Иван Шилов ИА REGNUM
Дональд Трамп

Ракетный удар, решение о котором принял президент Дональд Трамп, может оказаться демонстрации слабости администрации нового главы Белого дома, как показывает недавний исторический опыт США, пишет Пол Иддон в статье War is Boring.

Автор отмечает, что использование ракет «Томагавк» для нанесения удара по базе сирийских ВВС «Шайрат» сильно напоминает то, в какой степени на них полагалась администрация Билла Клинтона. Он применял их — вместе с авиаударами — для наказания Саддама Хусейна за его нарушения введенных США запретных для полетов зон над Ираком и отказ от проведения инспекций ООН. Клинтон применил их против Багдада в ответ на предполагаемое покушение на своего предшественника Джорджа Буш-старшего, в первый год своего пребывания у власти. Тогда, как и сейчас, политика, которая в значительной степени опирается на такое оружие для наказания противников, неизбежно будет иметь серьезные недостатки.

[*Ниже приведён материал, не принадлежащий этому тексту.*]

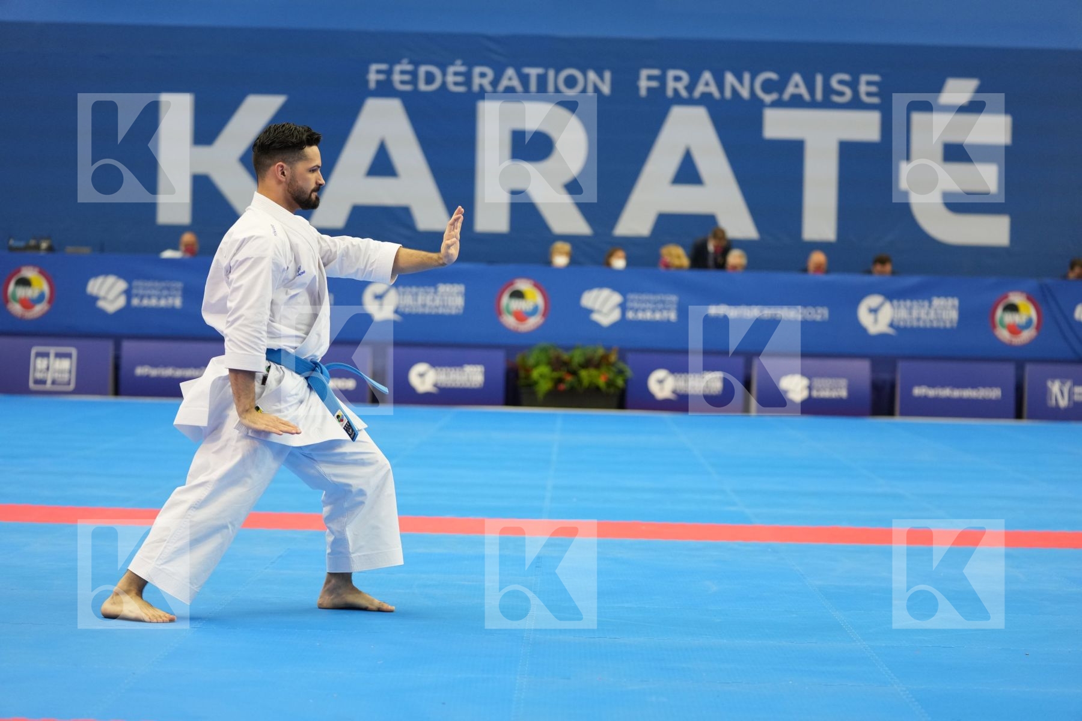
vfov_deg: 14.4
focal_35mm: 95
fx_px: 2855
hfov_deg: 21.5
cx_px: 541
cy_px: 360
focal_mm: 95
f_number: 2.8
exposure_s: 1/500
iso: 1600
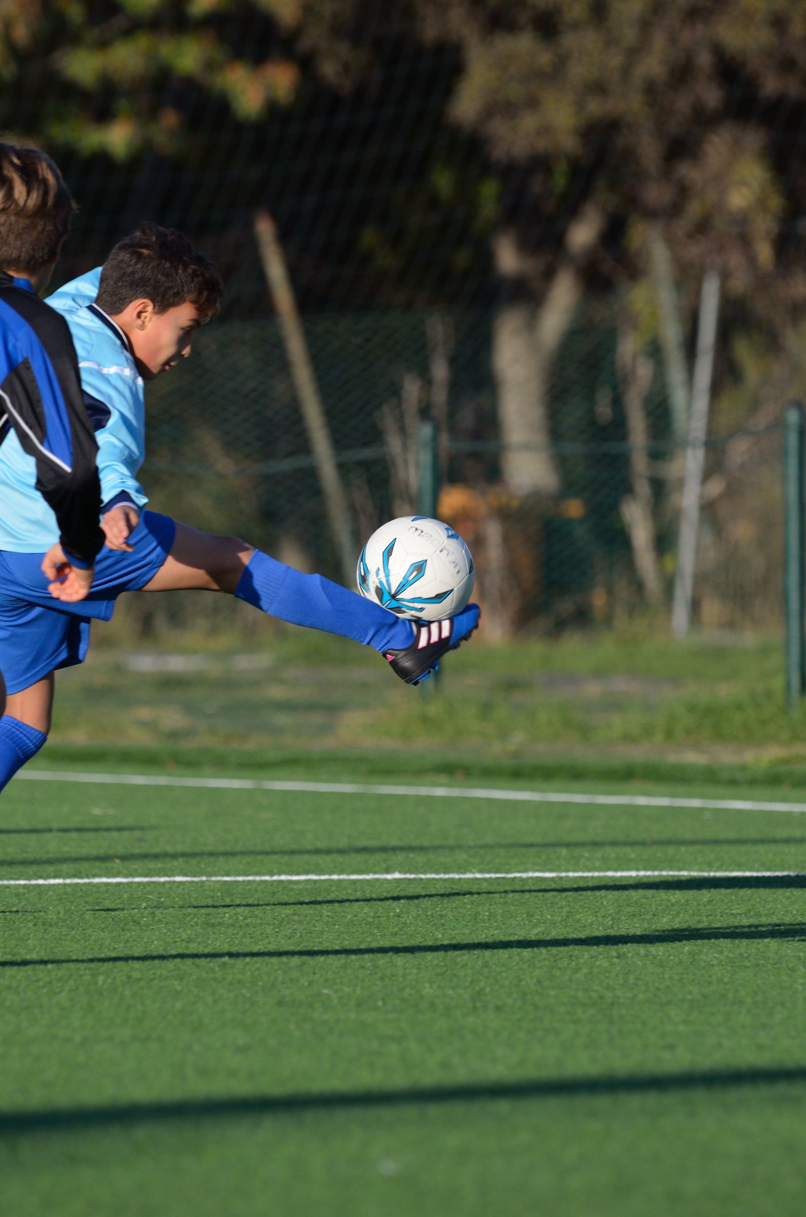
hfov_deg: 2.6
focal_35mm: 525
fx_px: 17714
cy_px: 608
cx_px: 403
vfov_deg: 3.9
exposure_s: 1/1250
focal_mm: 350
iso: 400
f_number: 5.6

В качестве примера можно обратиться к операции «Удар в пустыне». Тогда Саддам Хусейн пошел на вторжение в Курдистан — в самый разгар курдской гражданской войны летом 1996 года, авиация США не наносила никаких ударов по его наземным войскам. Вместо этого, запускаемые с самолетов и судов «Томагавки» были нацелены на остатки системы противовоздушной обороны, размещенной на юге Ирака, вдали от фактического театра боевых действий. Данный шаг стал довольно бесполезным актом возмездия, особенно учитывая уверенность лидера Ирака в том, что его наземные силы смогут добиться своих целей.

Более того, как и в случае с ударом по сирийской базе «Шайрат», возобновившей свою работу менее чем через сутки после удара 59 «Томагавков», Ирак, по некоторым данным, начал восстанавливать иракские ракеты класса «земля-воздух», уничтоженные ракетным ударом Клинтона. Это было уже после того, как иракская армия провела чистку членов иракской оппозиции в Курдистане и быстро отступила после завершения своей миссии.

«На первый взгляд, это была великая победа Америки, но, если подумать, она не очень впечатляет», — писал тогда политический обозреватель Ларри Сабато об операции. «Напротив, все больше и больше похоже, что Саддам Хусейн победил».

У Клинтона были свои внутренние причины полагаться на эти беспилотные летающие боеприпасы в противостоянии Саддаму Хусейну. Американская общественность не слишком беспокоилась об участии США в конфликте за рубежом, как и военнослужащие США.

Член тогдашней курдской оппозиции Багдаду, ныне занимающий должность губернатора провинции Киркук Наджмалдин Карим выступил с критикой применения исключительно точечных воздушных и ракетных ударов для сдерживания Хусейна.

В свою очередь, аналитик Элиот Коэн отмечает, что «авиация США обладает определенной таинственностью, сохранение которой в интересах США».

«Когда президенты используют её [авиацию США], они должны бросать её с разрушительной смертоносностью против немногочисленного числа целей (скажем, против крупномасштабной встречи вражеского военного кабинета или высокопоставленных чиновников Минобороны) или довольно обширным фронтом для нанесения сильного и длительного ущерба вооруженные силам или обществу», — пишет Коэн.

Нанесение удара Трампом, в рамках которого несколько десятков ракет было запущено по единственной цели, никоим образом нельзя назвать обширным. Если действительно сирийская авиация по-прежнему совершает вылеты с базы «Шайрат», значит США не смогли полностью своим ударом ни уничтожить, ни даже серьезно нарушить работу одной единственной цели. Более того, после ракетного удара Россия отказалась от сотрудничества по координации действий в Сирии, предназначенного для предотвращения воздушных инцидентов.

Таким образом, если президент Сирии, как предполагает автор, больше никогда не будет использовать химическое оружие, значит удар можно считать успешным, однако без сотрудничества с Россией Белому дому может оказаться намного сложнее заставить Асада придерживаться «красной черты». Если прибавить к этому сообщения о том, что сирийская авиация по-прежнему совершает вылеты с базы «Шайрат», может сделать вывод, ракетный удар стал демонстрацией слабости со стороны администрации Трампа, а не признаком решимости или силы.